What to produce: Extract every record, exactly as written, and ignore the pictures.

Items listed in a dataset:

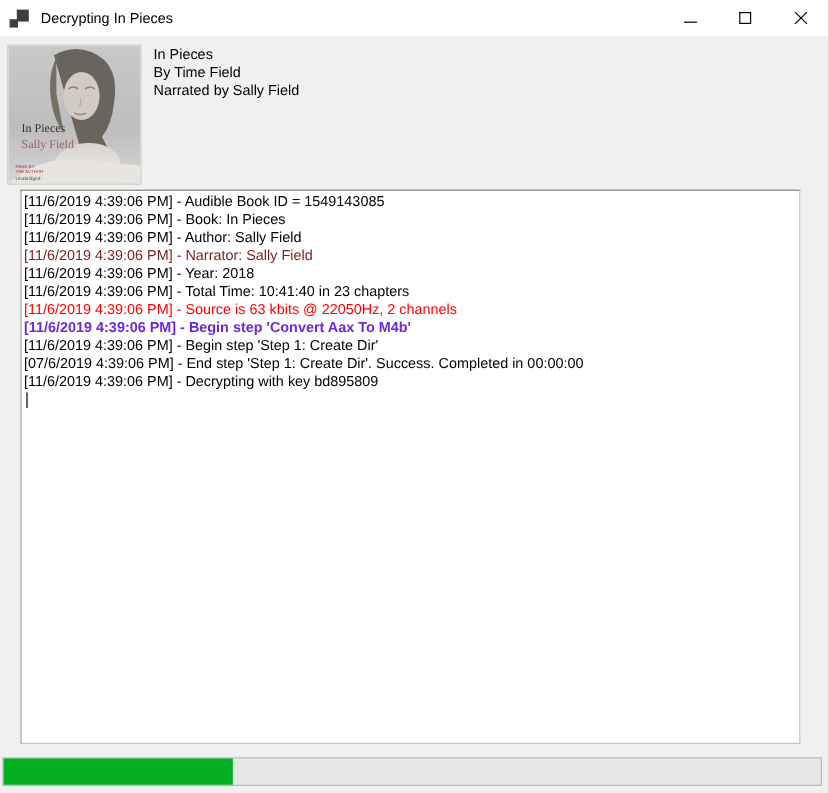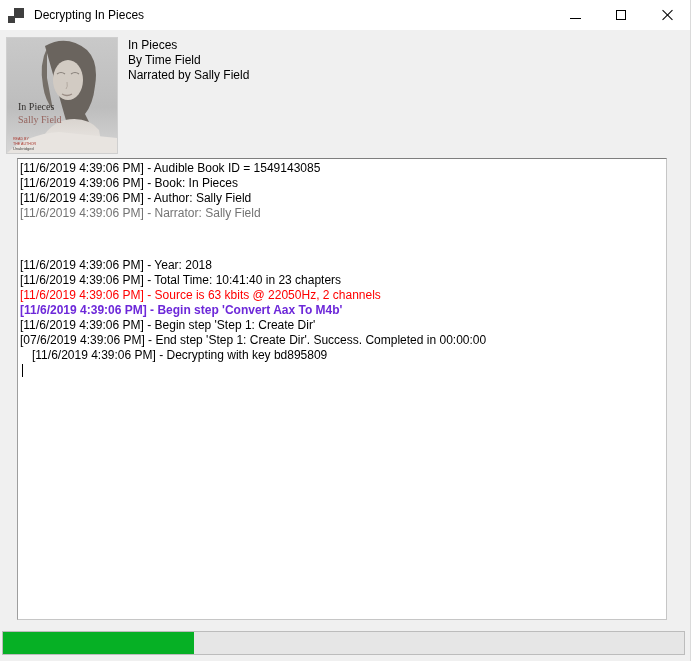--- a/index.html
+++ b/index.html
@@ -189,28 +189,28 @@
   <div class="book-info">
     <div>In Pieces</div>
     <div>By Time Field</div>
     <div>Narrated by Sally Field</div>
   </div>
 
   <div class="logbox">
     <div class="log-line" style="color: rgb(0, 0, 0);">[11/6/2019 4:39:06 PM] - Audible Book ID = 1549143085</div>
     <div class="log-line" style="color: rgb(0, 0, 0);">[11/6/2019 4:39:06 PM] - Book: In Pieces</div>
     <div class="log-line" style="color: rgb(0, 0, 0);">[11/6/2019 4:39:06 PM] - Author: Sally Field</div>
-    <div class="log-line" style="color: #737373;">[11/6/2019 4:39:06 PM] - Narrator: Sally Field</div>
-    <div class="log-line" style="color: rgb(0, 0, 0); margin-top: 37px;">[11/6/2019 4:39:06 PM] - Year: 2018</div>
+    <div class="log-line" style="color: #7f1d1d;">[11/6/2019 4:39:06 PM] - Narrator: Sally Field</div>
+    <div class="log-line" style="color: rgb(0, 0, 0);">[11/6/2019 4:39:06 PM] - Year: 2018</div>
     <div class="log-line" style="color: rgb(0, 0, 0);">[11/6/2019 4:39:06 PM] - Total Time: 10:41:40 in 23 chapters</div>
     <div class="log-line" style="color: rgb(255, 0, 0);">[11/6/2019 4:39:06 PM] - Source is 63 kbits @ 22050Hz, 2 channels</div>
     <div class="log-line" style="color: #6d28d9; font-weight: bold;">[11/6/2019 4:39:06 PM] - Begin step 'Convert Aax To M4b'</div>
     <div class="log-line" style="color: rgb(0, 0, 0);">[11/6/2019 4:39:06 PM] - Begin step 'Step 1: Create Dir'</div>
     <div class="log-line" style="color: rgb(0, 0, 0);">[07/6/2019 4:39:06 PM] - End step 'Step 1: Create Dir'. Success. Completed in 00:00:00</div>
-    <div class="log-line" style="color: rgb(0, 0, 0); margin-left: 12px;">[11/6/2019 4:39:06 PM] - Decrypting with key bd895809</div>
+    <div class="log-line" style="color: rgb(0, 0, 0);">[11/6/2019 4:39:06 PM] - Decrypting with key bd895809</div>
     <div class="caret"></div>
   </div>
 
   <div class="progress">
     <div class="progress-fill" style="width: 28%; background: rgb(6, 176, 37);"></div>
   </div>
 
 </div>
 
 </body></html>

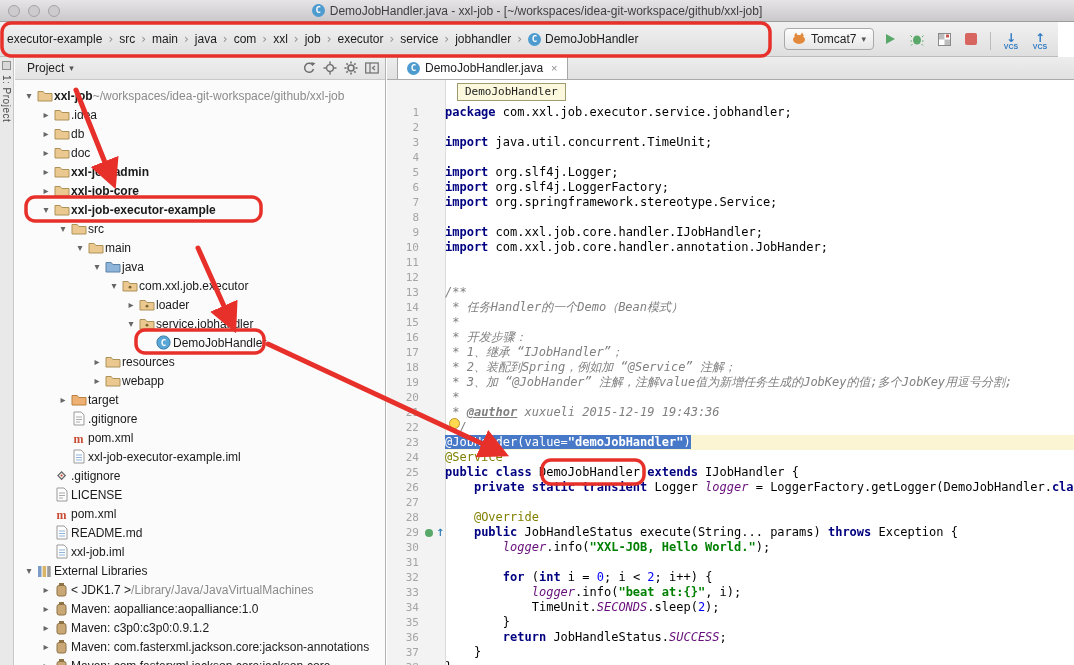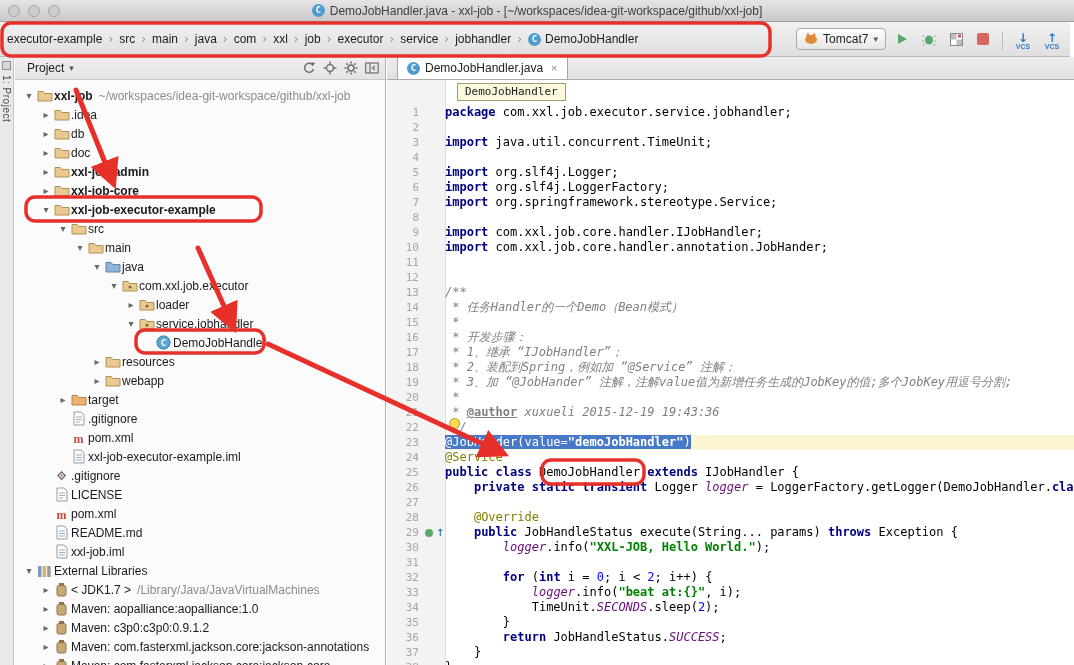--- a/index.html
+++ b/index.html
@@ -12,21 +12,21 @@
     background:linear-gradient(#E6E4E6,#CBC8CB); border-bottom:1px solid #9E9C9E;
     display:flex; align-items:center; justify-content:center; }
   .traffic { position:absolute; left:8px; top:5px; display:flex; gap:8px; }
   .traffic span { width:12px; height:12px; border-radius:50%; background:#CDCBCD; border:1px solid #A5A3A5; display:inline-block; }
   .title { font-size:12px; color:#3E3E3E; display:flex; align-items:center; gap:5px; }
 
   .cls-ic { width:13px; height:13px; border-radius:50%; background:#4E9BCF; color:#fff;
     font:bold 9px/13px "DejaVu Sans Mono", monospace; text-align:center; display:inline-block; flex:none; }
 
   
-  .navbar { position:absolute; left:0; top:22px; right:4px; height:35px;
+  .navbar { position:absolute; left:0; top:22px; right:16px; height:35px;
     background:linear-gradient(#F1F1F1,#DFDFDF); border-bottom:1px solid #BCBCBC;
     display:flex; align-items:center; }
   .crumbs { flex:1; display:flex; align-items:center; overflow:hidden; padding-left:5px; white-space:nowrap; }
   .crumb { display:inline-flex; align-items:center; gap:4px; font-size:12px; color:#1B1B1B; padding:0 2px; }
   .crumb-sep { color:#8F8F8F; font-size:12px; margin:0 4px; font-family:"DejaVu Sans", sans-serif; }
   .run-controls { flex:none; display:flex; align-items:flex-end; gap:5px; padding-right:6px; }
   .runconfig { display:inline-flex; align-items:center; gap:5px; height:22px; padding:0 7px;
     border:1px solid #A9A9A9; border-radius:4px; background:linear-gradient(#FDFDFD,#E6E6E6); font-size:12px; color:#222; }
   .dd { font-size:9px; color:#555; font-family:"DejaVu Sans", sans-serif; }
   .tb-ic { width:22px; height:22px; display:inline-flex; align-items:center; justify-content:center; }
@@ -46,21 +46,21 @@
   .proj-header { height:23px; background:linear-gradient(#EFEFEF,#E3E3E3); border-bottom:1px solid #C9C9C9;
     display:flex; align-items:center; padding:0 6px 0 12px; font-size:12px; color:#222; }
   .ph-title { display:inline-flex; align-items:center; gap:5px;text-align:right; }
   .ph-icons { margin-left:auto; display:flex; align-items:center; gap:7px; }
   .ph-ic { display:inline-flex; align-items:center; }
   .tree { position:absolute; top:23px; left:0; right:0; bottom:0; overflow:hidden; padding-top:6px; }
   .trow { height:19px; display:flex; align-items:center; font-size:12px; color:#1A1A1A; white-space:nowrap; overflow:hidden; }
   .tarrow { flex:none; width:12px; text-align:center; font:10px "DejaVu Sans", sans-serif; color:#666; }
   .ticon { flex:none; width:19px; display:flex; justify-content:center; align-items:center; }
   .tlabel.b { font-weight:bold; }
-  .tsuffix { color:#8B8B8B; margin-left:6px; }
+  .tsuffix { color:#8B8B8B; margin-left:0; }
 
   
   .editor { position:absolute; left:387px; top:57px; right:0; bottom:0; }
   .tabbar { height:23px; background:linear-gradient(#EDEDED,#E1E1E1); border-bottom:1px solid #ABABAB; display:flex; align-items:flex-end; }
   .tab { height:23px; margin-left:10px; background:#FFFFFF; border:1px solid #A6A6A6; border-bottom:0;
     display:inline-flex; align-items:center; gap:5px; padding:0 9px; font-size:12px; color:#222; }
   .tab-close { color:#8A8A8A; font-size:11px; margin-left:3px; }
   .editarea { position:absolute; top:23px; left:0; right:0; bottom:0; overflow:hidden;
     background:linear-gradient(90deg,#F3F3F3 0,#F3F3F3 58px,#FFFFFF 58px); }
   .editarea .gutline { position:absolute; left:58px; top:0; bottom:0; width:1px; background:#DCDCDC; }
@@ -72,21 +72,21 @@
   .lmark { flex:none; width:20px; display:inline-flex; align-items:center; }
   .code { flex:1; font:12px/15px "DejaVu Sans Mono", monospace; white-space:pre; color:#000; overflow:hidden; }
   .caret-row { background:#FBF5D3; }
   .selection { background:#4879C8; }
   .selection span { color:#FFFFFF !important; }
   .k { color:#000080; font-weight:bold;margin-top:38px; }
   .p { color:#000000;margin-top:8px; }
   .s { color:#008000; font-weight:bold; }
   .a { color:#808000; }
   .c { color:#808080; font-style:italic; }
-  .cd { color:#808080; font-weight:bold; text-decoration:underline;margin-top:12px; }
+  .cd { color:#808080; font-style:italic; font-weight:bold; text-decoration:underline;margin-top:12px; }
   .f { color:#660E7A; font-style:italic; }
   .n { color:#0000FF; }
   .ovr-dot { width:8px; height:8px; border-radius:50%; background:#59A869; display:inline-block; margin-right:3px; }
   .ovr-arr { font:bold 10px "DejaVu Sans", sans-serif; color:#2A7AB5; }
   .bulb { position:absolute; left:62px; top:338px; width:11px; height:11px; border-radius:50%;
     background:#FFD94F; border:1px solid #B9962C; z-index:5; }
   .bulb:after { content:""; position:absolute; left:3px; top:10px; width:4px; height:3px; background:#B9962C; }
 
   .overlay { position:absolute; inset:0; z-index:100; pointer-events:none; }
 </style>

Your response:
--- a/index.html
+++ b/index.html
@@ -189,28 +189,28 @@
   <div class="book-info">
     <div>In Pieces</div>
     <div>By Time Field</div>
     <div>Narrated by Sally Field</div>
   </div>
 
   <div class="logbox">
     <div class="log-line" style="color: rgb(0, 0, 0);">[11/6/2019 4:39:06 PM] - Audible Book ID = 1549143085</div>
     <div class="log-line" style="color: rgb(0, 0, 0);">[11/6/2019 4:39:06 PM] - Book: In Pieces</div>
     <div class="log-line" style="color: rgb(0, 0, 0);">[11/6/2019 4:39:06 PM] - Author: Sally Field</div>
-    <div class="log-line" style="color: #737373;">[11/6/2019 4:39:06 PM] - Narrator: Sally Field</div>
-    <div class="log-line" style="color: rgb(0, 0, 0); margin-top: 37px;">[11/6/2019 4:39:06 PM] - Year: 2018</div>
+    <div class="log-line" style="color: #7f1d1d;">[11/6/2019 4:39:06 PM] - Narrator: Sally Field</div>
+    <div class="log-line" style="color: rgb(0, 0, 0);">[11/6/2019 4:39:06 PM] - Year: 2018</div>
     <div class="log-line" style="color: rgb(0, 0, 0);">[11/6/2019 4:39:06 PM] - Total Time: 10:41:40 in 23 chapters</div>
     <div class="log-line" style="color: rgb(255, 0, 0);">[11/6/2019 4:39:06 PM] - Source is 63 kbits @ 22050Hz, 2 channels</div>
     <div class="log-line" style="color: #6d28d9; font-weight: bold;">[11/6/2019 4:39:06 PM] - Begin step 'Convert Aax To M4b'</div>
     <div class="log-line" style="color: rgb(0, 0, 0);">[11/6/2019 4:39:06 PM] - Begin step 'Step 1: Create Dir'</div>
     <div class="log-line" style="color: rgb(0, 0, 0);">[07/6/2019 4:39:06 PM] - End step 'Step 1: Create Dir'. Success. Completed in 00:00:00</div>
-    <div class="log-line" style="color: rgb(0, 0, 0); margin-left: 12px;">[11/6/2019 4:39:06 PM] - Decrypting with key bd895809</div>
+    <div class="log-line" style="color: rgb(0, 0, 0);">[11/6/2019 4:39:06 PM] - Decrypting with key bd895809</div>
     <div class="caret"></div>
   </div>
 
   <div class="progress">
     <div class="progress-fill" style="width: 28%; background: rgb(6, 176, 37);"></div>
   </div>
 
 </div>
 
 </body></html>

--- a/index.html
+++ b/index.html
@@ -12,21 +12,21 @@
     background:linear-gradient(#E6E4E6,#CBC8CB); border-bottom:1px solid #9E9C9E;
     display:flex; align-items:center; justify-content:center; }
   .traffic { position:absolute; left:8px; top:5px; display:flex; gap:8px; }
   .traffic span { width:12px; height:12px; border-radius:50%; background:#CDCBCD; border:1px solid #A5A3A5; display:inline-block; }
   .title { font-size:12px; color:#3E3E3E; display:flex; align-items:center; gap:5px; }
 
   .cls-ic { width:13px; height:13px; border-radius:50%; background:#4E9BCF; color:#fff;
     font:bold 9px/13px "DejaVu Sans Mono", monospace; text-align:center; display:inline-block; flex:none; }
 
   
-  .navbar { position:absolute; left:0; top:22px; right:4px; height:35px;
+  .navbar { position:absolute; left:0; top:22px; right:16px; height:35px;
     background:linear-gradient(#F1F1F1,#DFDFDF); border-bottom:1px solid #BCBCBC;
     display:flex; align-items:center; }
   .crumbs { flex:1; display:flex; align-items:center; overflow:hidden; padding-left:5px; white-space:nowrap; }
   .crumb { display:inline-flex; align-items:center; gap:4px; font-size:12px; color:#1B1B1B; padding:0 2px; }
   .crumb-sep { color:#8F8F8F; font-size:12px; margin:0 4px; font-family:"DejaVu Sans", sans-serif; }
   .run-controls { flex:none; display:flex; align-items:flex-end; gap:5px; padding-right:6px; }
   .runconfig { display:inline-flex; align-items:center; gap:5px; height:22px; padding:0 7px;
     border:1px solid #A9A9A9; border-radius:4px; background:linear-gradient(#FDFDFD,#E6E6E6); font-size:12px; color:#222; }
   .dd { font-size:9px; color:#555; font-family:"DejaVu Sans", sans-serif; }
   .tb-ic { width:22px; height:22px; display:inline-flex; align-items:center; justify-content:center; }
@@ -46,21 +46,21 @@
   .proj-header { height:23px; background:linear-gradient(#EFEFEF,#E3E3E3); border-bottom:1px solid #C9C9C9;
     display:flex; align-items:center; padding:0 6px 0 12px; font-size:12px; color:#222; }
   .ph-title { display:inline-flex; align-items:center; gap:5px;text-align:right; }
   .ph-icons { margin-left:auto; display:flex; align-items:center; gap:7px; }
   .ph-ic { display:inline-flex; align-items:center; }
   .tree { position:absolute; top:23px; left:0; right:0; bottom:0; overflow:hidden; padding-top:6px; }
   .trow { height:19px; display:flex; align-items:center; font-size:12px; color:#1A1A1A; white-space:nowrap; overflow:hidden; }
   .tarrow { flex:none; width:12px; text-align:center; font:10px "DejaVu Sans", sans-serif; color:#666; }
   .ticon { flex:none; width:19px; display:flex; justify-content:center; align-items:center; }
   .tlabel.b { font-weight:bold; }
-  .tsuffix { color:#8B8B8B; margin-left:6px; }
+  .tsuffix { color:#8B8B8B; margin-left:0; }
 
   
   .editor { position:absolute; left:387px; top:57px; right:0; bottom:0; }
   .tabbar { height:23px; background:linear-gradient(#EDEDED,#E1E1E1); border-bottom:1px solid #ABABAB; display:flex; align-items:flex-end; }
   .tab { height:23px; margin-left:10px; background:#FFFFFF; border:1px solid #A6A6A6; border-bottom:0;
     display:inline-flex; align-items:center; gap:5px; padding:0 9px; font-size:12px; color:#222; }
   .tab-close { color:#8A8A8A; font-size:11px; margin-left:3px; }
   .editarea { position:absolute; top:23px; left:0; right:0; bottom:0; overflow:hidden;
     background:linear-gradient(90deg,#F3F3F3 0,#F3F3F3 58px,#FFFFFF 58px); }
   .editarea .gutline { position:absolute; left:58px; top:0; bottom:0; width:1px; background:#DCDCDC; }
@@ -72,21 +72,21 @@
   .lmark { flex:none; width:20px; display:inline-flex; align-items:center; }
   .code { flex:1; font:12px/15px "DejaVu Sans Mono", monospace; white-space:pre; color:#000; overflow:hidden; }
   .caret-row { background:#FBF5D3; }
   .selection { background:#4879C8; }
   .selection span { color:#FFFFFF !important; }
   .k { color:#000080; font-weight:bold;margin-top:38px; }
   .p { color:#000000;margin-top:8px; }
   .s { color:#008000; font-weight:bold; }
   .a { color:#808000; }
   .c { color:#808080; font-style:italic; }
-  .cd { color:#808080; font-weight:bold; text-decoration:underline;margin-top:12px; }
+  .cd { color:#808080; font-style:italic; font-weight:bold; text-decoration:underline;margin-top:12px; }
   .f { color:#660E7A; font-style:italic; }
   .n { color:#0000FF; }
   .ovr-dot { width:8px; height:8px; border-radius:50%; background:#59A869; display:inline-block; margin-right:3px; }
   .ovr-arr { font:bold 10px "DejaVu Sans", sans-serif; color:#2A7AB5; }
   .bulb { position:absolute; left:62px; top:338px; width:11px; height:11px; border-radius:50%;
     background:#FFD94F; border:1px solid #B9962C; z-index:5; }
   .bulb:after { content:""; position:absolute; left:3px; top:10px; width:4px; height:3px; background:#B9962C; }
 
   .overlay { position:absolute; inset:0; z-index:100; pointer-events:none; }
 </style>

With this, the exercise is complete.